Human keypoint data:
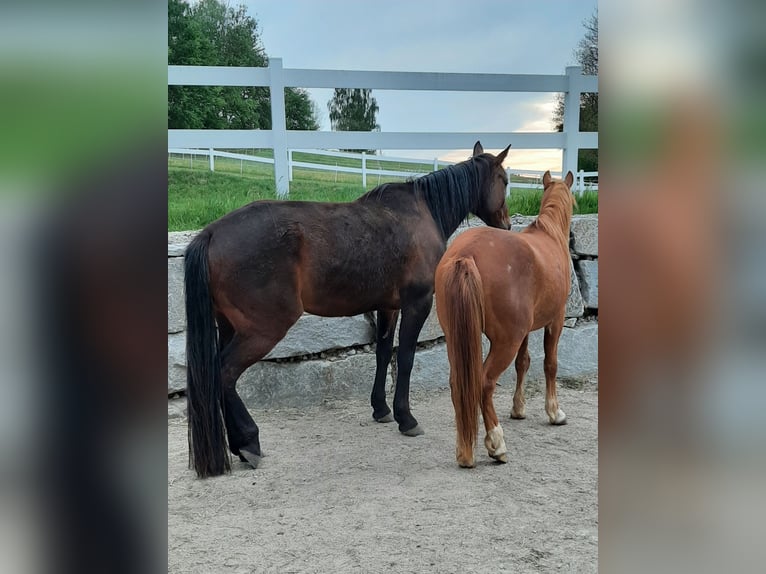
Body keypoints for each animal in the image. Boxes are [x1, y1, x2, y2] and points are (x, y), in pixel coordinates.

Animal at [184, 142, 512, 480]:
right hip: (261, 330)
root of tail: (211, 233)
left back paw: (239, 445)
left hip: (229, 327)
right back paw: (249, 441)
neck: (421, 213)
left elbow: (383, 353)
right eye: (504, 180)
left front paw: (381, 409)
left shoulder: (388, 307)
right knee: (225, 373)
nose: (507, 225)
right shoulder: (417, 303)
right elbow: (406, 358)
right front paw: (406, 417)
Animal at [438, 171, 576, 468]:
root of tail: (465, 254)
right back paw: (496, 443)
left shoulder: (525, 331)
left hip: (457, 339)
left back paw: (464, 452)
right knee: (484, 383)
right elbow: (550, 364)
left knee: (459, 384)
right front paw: (554, 412)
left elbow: (523, 363)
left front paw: (518, 408)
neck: (549, 236)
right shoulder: (555, 320)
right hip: (504, 342)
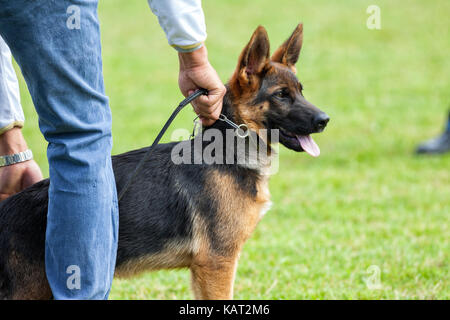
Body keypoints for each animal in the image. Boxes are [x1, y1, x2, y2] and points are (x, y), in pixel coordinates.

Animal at [0, 24, 328, 300]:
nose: (325, 120)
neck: (231, 152)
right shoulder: (217, 263)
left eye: (300, 92)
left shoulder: (204, 269)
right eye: (281, 95)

## [Your goal]
Search the entries above for "shoulder". Show every line that has it.

## [Answer area]
left shoulder: (388, 307)
right shoulder: (417, 303)
left shoulder: (525, 331)
right shoulder: (555, 320)
right shoulder: (217, 263)
left shoulder: (204, 269)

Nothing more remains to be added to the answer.